Cette disparité de traitement est d'autant plus injuste que les salaires dans ces disciplines moins médiatiques n'ont rien de commun avec les rémunérations faramineuses versées par certains clubs de football.

En France, dans le secteur du handball, le salaire moyen mensuel d'un joueur professionnel de première division s'élève à 3 000 euros, certains joueurs ne percevant que le SMIC, tandis que seuls vingt-sept joueurs touchent plus de 5 000 euros.

On l'a bien compris, que vous soyez en société ou en club, vous serez traité différemment avec l'adoption de la proposition de loi Thiriez.

Le sport professionnel est différent parce que l'intérêt des médias, et donc des sponsors, des partenaires privés, est très variable.

Or, en dehors du football, nous avons en France des sports collectifs dans lesquels les joueurs pratiquement professionnels appartiennent à des clubs ayant un statut associatif.

Nier cette réalité, c'est nier la réalité de la diversité qui existe entre les sports. La France peut pourtant être fière de ces sportifs qui font souvent résonner la Marseillaise dans les joutes européennes, mondiales, olympiques, et qui drainent, par émulation, des milliers de jeunes pratiquants sur nos stades et dans nos gymnases.

Je pense bien évidemment à nos joueurs de rugby, mais aussi à nos handballeurs qui ont été deux fois champions du monde et une fois champions olympiques - aucun autre sport collectif en France n'a affiché un tel palmarès - et à nos basketteurs.

Je m'en tiendrai à ces trois exemples, qu'a bien voulu prendre M. le rapporteur, où les moissons ont été belles en titres masculins et féminins, mais où les sponsors privés ne sont malheureusement pas toujours au rendez-vous.

En effet, bien que riches de résultats, de personnalités et de licenciés, les clubs vivent essentiellement de subventions publiques et chacun sait, dans cet hémicycle, que les associations dans nos villes comptent des sportifs professionnels.

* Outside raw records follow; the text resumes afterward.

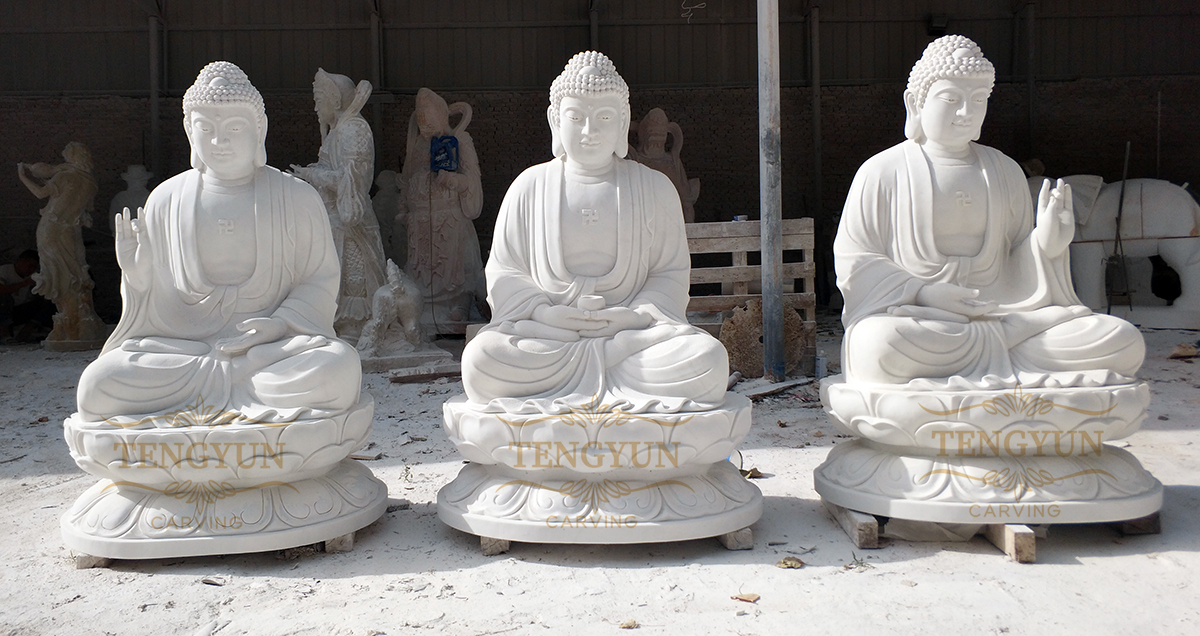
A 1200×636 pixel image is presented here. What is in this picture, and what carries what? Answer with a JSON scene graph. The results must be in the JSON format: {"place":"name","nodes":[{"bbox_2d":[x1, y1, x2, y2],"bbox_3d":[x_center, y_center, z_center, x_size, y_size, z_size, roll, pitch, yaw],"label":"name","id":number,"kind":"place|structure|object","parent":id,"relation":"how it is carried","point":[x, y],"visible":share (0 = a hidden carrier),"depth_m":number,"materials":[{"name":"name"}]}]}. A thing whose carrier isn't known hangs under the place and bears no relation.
{"place":"outdoors","nodes":[
{"label":"outdoors","id":0,"kind":"place"},
{"bbox_2d":[109,165,152,235],"bbox_3d":[-4.505,-0.686,10.595,0.546,1.602,0.459,-1,4,-1],"label":"statue","id":1,"kind":"object","parent":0,"point":[122,199],"visible":0.4,"depth_m":10.48,"materials":[{"name":"white stone"}]},
{"bbox_2d":[373,170,405,264],"bbox_3d":[-2.048,-0.717,10.679,0.567,1.451,0.468,-1,4,-1],"label":"stone statue","id":2,"kind":"object","parent":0,"point":[387,199],"visible":0.6,"depth_m":10.55,"materials":[{"name":"stone"}]},
{"bbox_2d":[0,0,1199,324],"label":"brick wall","id":3,"kind":"structure","parent":0,"point":[914,34],"depth_m":12.12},
{"bbox_2d":[148,12,161,180],"bbox_3d":[-4.664,-1.713,11.448,0.199,3.189,0.221,-1,4,-1],"label":"metal pole","id":4,"kind":"object","parent":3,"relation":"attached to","point":[155,142],"visible":0.61,"depth_m":11.36,"materials":[{"name":"grey metal"}]},
{"bbox_2d":[370,4,383,154],"bbox_3d":[-2.361,-1.937,11.549,0.167,3.062,0.194,-1,4,-1],"label":"metal post","id":5,"kind":"object","parent":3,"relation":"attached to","point":[377,77],"visible":0.51,"depth_m":11.46,"materials":[{"name":"metal"}]},
{"bbox_2d":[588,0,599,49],"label":"metal post","id":6,"kind":"object","parent":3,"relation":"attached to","point":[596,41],"visible":0.3,"depth_m":11.35,"materials":[{"name":"metal"}]},
{"bbox_2d":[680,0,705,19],"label":"wire","id":7,"kind":"object","parent":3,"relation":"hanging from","point":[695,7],"visible":0.97,"depth_m":12.20,"materials":[{"name":"white plastic"}]},
{"bbox_2d":[809,0,822,218],"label":"metal post","id":8,"kind":"object","parent":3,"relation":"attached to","point":[816,41],"visible":0.82,"depth_m":11.90,"materials":[{"name":"metal"}]},
{"bbox_2d":[925,13,948,34],"bbox_3d":[3.650,-3.184,11.764,0.247,0.219,0.246,-1,4,-1],"label":"wall lamp","id":9,"kind":"object","parent":3,"relation":"attached to","point":[941,20],"visible":0.88,"depth_m":11.69,"materials":[{"name":"black"}]},
{"bbox_2d":[1024,0,1037,164],"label":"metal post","id":10,"kind":"object","parent":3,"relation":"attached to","point":[1031,127],"visible":0.66,"depth_m":12.03,"materials":[{"name":"metal"}]},
{"bbox_2d":[0,322,1199,635],"label":"sandy ground","id":11,"kind":"structure","parent":0,"point":[998,567],"materials":[{"name":"grey"}]},
{"bbox_2d":[0,248,51,344],"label":"person","id":12,"kind":"object","parent":11,"relation":"on","point":[24,269],"visible":0.82,"depth_m":10.57},
{"bbox_2d":[17,142,106,348],"bbox_3d":[-4.922,-0.673,9.958,0.742,1.947,0.590,-1,4,-1],"label":"statue","id":13,"kind":"object","parent":11,"relation":"on","point":[55,218],"visible":0.95,"depth_m":9.86,"materials":[{"name":"stone"}]},
{"bbox_2d":[74,553,109,567],"bbox_3d":[-1.692,0.771,3.844,0.165,0.074,0.537,-1,4,-1],"label":"wooden block","id":14,"kind":"object","parent":11,"relation":"on","point":[86,558],"visible":0.16,"depth_m":3.59,"materials":[{"name":"brown wood"}]},
{"bbox_2d":[60,396,386,561],"bbox_3d":[-1.318,0.535,3.925,1.135,0.413,1.172,-1,4,-1],"label":"pedestal","id":15,"kind":"object","parent":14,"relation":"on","point":[124,501],"visible":0.86,"depth_m":3.55,"materials":[{"name":"stone"}]},
{"bbox_2d":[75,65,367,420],"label":"buddha statue","id":16,"kind":"object","parent":15,"relation":"on","point":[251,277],"visible":0.98,"depth_m":3.91,"materials":[{"name":"white stone"}]},
{"bbox_2d":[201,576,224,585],"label":"dry leaf","id":17,"kind":"object","parent":11,"relation":"on","point":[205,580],"visible":0.95,"depth_m":3.43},
{"bbox_2d":[69,531,364,567],"bbox_3d":[-1.316,0.747,3.821,0.948,0.081,0.616,-1,4,-1],"label":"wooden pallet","id":18,"kind":"object","parent":11,"relation":"on","point":[86,560],"visible":0.22,"depth_m":3.64,"materials":[{"name":"brown wood"}]},
{"bbox_2d":[289,69,387,341],"bbox_3d":[-1.997,-0.807,8.404,0.777,2.236,0.860,-1,4,-1],"label":"statue","id":19,"kind":"object","parent":11,"relation":"on","point":[348,184],"visible":0.73,"depth_m":8.27,"materials":[{"name":"stone"}]},
{"bbox_2d":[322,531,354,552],"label":"wooden block","id":20,"kind":"object","parent":11,"relation":"on","point":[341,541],"visible":0.24,"depth_m":3.71,"materials":[{"name":"brown wood"}]},
{"bbox_2d":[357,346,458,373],"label":"stone base","id":21,"kind":"object","parent":11,"relation":"on","point":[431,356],"visible":0.65,"depth_m":8.07,"materials":[{"name":"grey stone"}]},
{"bbox_2d":[357,261,429,360],"bbox_3d":[-1.571,-0.050,8.270,0.574,0.773,0.581,-1,4,-1],"label":"small statue","id":22,"kind":"object","parent":21,"relation":"on","point":[406,298],"visible":0.93,"depth_m":8.14,"materials":[{"name":"grey stone"}]},
{"bbox_2d":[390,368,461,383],"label":"wooden plank","id":23,"kind":"object","parent":11,"relation":"on","point":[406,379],"visible":0.88,"depth_m":7.61,"materials":[{"name":"brown wood"}]},
{"bbox_2d":[399,88,486,331],"bbox_3d":[-1.401,-0.908,9.629,0.849,2.233,0.813,-1,4,-1],"label":"statue","id":24,"kind":"object","parent":11,"relation":"on","point":[446,235],"visible":0.85,"depth_m":9.48,"materials":[{"name":"grey stone"}]},
{"bbox_2d":[429,134,459,172],"bbox_3d":[-1.342,-1.411,9.392,0.263,0.318,0.159,-1,4,-1],"label":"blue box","id":25,"kind":"object","parent":24,"relation":"attached to","point":[437,163],"visible":0.97,"depth_m":9.35,"materials":[{"name":"blue"}]},
{"bbox_2d":[480,536,510,553],"bbox_3d":[-0.344,0.730,3.902,0.142,0.090,0.469,-1,4,-1],"label":"wooden block","id":26,"kind":"object","parent":11,"relation":"on","point":[483,539],"visible":0.18,"depth_m":3.67,"materials":[{"name":"brown wood"}]},
{"bbox_2d":[437,394,762,548],"bbox_3d":[0.009,0.508,3.923,1.189,0.419,1.208,-1,4,-1],"label":"pedestal","id":27,"kind":"object","parent":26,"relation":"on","point":[525,508],"visible":0.89,"depth_m":3.56,"materials":[{"name":"stone"}]},
{"bbox_2d":[459,56,734,433],"bbox_3d":[-0.021,-0.328,4.009,1.031,1.341,0.868,-1,4,-1],"label":"buddha statue","id":28,"kind":"object","parent":27,"relation":"on","point":[626,269],"visible":0.99,"depth_m":3.93,"materials":[{"name":"white stone"}]},
{"bbox_2d":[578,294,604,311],"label":"cup","id":29,"kind":"object","parent":28,"relation":"in","point":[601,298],"visible":0.82,"depth_m":4.10,"materials":[{"name":"white stone"}]},
{"bbox_2d":[466,524,761,552],"bbox_3d":[0.039,0.714,3.877,0.971,0.085,0.606,-1,4,-1],"label":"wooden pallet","id":30,"kind":"object","parent":11,"relation":"on","point":[730,539],"visible":0.22,"depth_m":3.66,"materials":[{"name":"brown wood"}]},
{"bbox_2d":[619,618,638,629],"bbox_3d":[0.082,0.862,3.069,0.055,0.021,0.058,3,5,39],"label":"dry leaf","id":31,"kind":"object","parent":11,"relation":"on","point":[628,626],"visible":0.99,"depth_m":3.06,"materials":[{"name":"brown"}]},
{"bbox_2d":[718,526,753,549],"bbox_3d":[0.424,0.722,3.831,0.146,0.081,0.397,-1,4,-1],"label":"wooden block","id":32,"kind":"object","parent":11,"relation":"on","point":[730,537],"visible":0.3,"depth_m":3.66,"materials":[{"name":"brown wood"}]},
{"bbox_2d":[731,591,759,602],"bbox_3d":[0.442,0.841,3.284,0.089,0.019,0.079,3,5,39],"label":"dry leaf","id":33,"kind":"object","parent":11,"relation":"on","point":[749,599],"visible":0.97,"depth_m":3.28,"materials":[{"name":"brown"}]},
{"bbox_2d":[685,218,816,373],"bbox_3d":[0.847,-0.158,7.976,1.445,0.994,0.660,-1,4,-1],"label":"pallet","id":34,"kind":"object","parent":11,"relation":"on","point":[703,239],"visible":0.48,"depth_m":7.83,"materials":[{"name":"brown wood"}]},
{"bbox_2d":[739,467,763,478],"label":"dry leaf","id":35,"kind":"object","parent":11,"relation":"on","point":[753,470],"visible":0.66,"depth_m":4.65,"materials":[{"name":"brown plant"}]},
{"bbox_2d":[722,299,805,378],"bbox_3d":[1.164,0.152,7.698,0.592,0.537,0.499,-1,4,-1],"label":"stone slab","id":36,"kind":"object","parent":11,"relation":"on","point":[762,362],"visible":0.75,"depth_m":7.58,"materials":[{"name":"brown"}]},
{"bbox_2d":[757,0,785,379],"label":"metal pole","id":37,"kind":"object","parent":11,"relation":"on","point":[770,288],"visible":0.98,"depth_m":7.29,"materials":[{"name":"grey metal"}]},
{"bbox_2d":[735,376,814,401],"bbox_3d":[1.085,0.450,6.937,0.626,0.067,0.361,-5,6,-43],"label":"wooden plank","id":38,"kind":"object","parent":11,"relation":"on","point":[764,391],"visible":0.8,"depth_m":6.88,"materials":[{"name":"wood"}]},
{"bbox_2d":[776,555,803,568],"bbox_3d":[0.616,0.786,3.520,0.095,0.030,0.098,3,5,39],"label":"dry leaf","id":39,"kind":"object","parent":11,"relation":"on","point":[789,565],"visible":0.98,"depth_m":3.50,"materials":[{"name":"brown plant"}]},
{"bbox_2d":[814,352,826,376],"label":"can","id":40,"kind":"object","parent":11,"relation":"on","point":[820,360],"visible":0.97,"depth_m":7.46,"materials":[{"name":"white metal"}]},
{"bbox_2d":[825,502,880,549],"bbox_3d":[0.923,0.707,3.971,0.141,0.096,0.580,-1,4,-1],"label":"wooden block","id":41,"kind":"object","parent":11,"relation":"on","point":[851,520],"visible":0.51,"depth_m":3.72,"materials":[{"name":"brown wood"}]},
{"bbox_2d":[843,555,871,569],"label":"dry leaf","id":42,"kind":"object","parent":11,"relation":"on","point":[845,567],"visible":0.93,"depth_m":3.45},
{"bbox_2d":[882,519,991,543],"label":"plastic sheet","id":43,"kind":"object","parent":11,"relation":"on","point":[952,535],"visible":0.35,"depth_m":3.66,"materials":[{"name":"white"}]},
{"bbox_2d":[822,502,1163,560],"bbox_3d":[1.448,0.690,3.931,1.162,0.103,0.953,-1,4,-1],"label":"wooden blocks","id":44,"kind":"object","parent":11,"relation":"on","point":[1027,544],"visible":0.38,"depth_m":3.65,"materials":[{"name":"brown wood"}]},
{"bbox_2d":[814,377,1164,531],"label":"pedestal","id":45,"kind":"object","parent":44,"relation":"on","point":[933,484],"visible":0.89,"depth_m":3.57,"materials":[{"name":"stone"}]},
{"bbox_2d":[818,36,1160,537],"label":"buddha statue","id":46,"kind":"object","parent":45,"relation":"on","point":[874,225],"visible":0.98,"depth_m":3.80,"materials":[{"name":"white stone"}]},
{"bbox_2d":[984,522,1035,562],"bbox_3d":[1.385,0.706,3.771,0.127,0.118,0.582,-1,4,-1],"label":"wooden block","id":47,"kind":"object","parent":11,"relation":"on","point":[1012,535],"visible":0.34,"depth_m":3.50,"materials":[{"name":"brown wood"}]},
{"bbox_2d":[1039,175,1199,330],"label":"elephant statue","id":48,"kind":"object","parent":11,"relation":"on","point":[1144,199],"visible":0.66,"depth_m":9.65,"materials":[{"name":"white stone"}]},
{"bbox_2d":[1112,513,1161,534],"bbox_3d":[1.886,0.692,3.951,0.145,0.079,0.478,-1,4,-1],"label":"wooden block","id":49,"kind":"object","parent":11,"relation":"on","point":[1152,522],"visible":0.26,"depth_m":3.75,"materials":[{"name":"brown wood"}]},
{"bbox_2d":[1168,342,1199,358],"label":"dry leaf","id":50,"kind":"object","parent":11,"relation":"on","point":[1186,349],"visible":0.98,"depth_m":8.04,"materials":[{"name":"brown"}]},
{"bbox_2d":[626,109,698,224],"bbox_3d":[0.528,-1.065,10.142,0.908,1.767,0.664,-1,4,-1],"label":"statue","id":51,"kind":"object","parent":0,"point":[661,121],"visible":0.48,"depth_m":10.03,"materials":[{"name":"brown stone"}]},
{"bbox_2d":[1105,141,1130,313],"bbox_3d":[4.667,-0.716,9.760,0.233,1.699,0.324,0,4,16],"label":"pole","id":52,"kind":"object","parent":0,"point":[1109,309],"visible":0.84,"depth_m":9.73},
{"bbox_2d":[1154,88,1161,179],"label":"pole","id":53,"kind":"object","parent":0,"point":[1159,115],"visible":0.67,"depth_m":11.16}
]}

Si l'article 1er de la présente proposition de loi était adopté en l'état, nous aurions à l'égard des collectivités locales, des sportifs concernés, et donc des règles au sein d'un championnat, des accompagnements différents d'un territoire à l'autre, qui pourraient bouleverser la hiérarchie sportive, laquelle a été construite, souvent pendant de longues années, par les dirigeants des clubs, soutenus par les maires et les présidents de conseil général.

Cet amendement, judicieusement présenté par M. Vallet, permet d'éviter une iniquité territoriale, sans rien enlever d'ailleurs à la proposition de loi telle qu'elle est présentée - je rassure les amoureux du football -, c'est-à-dire sans supprimer les avantages que la proposition de loi Thiriez tente d'apporter au football professionnel, car aucun club de football de ligue 1 n'a une forme associative.

Il nous a été dit que si ces clubs voulaient bénéficier du présent texte, ils n'avaient qu'à se transformer en société anonyme. Or, nous savons, vous et moi, pourquoi ils ne le font pas : n'étant malheureusement pas suffisamment médiatiques, ils ne peuvent pas vivre sans les subventions municipales et départementales, auxquelles ils n'auraient plus droit s'ils adoptaient ce statut.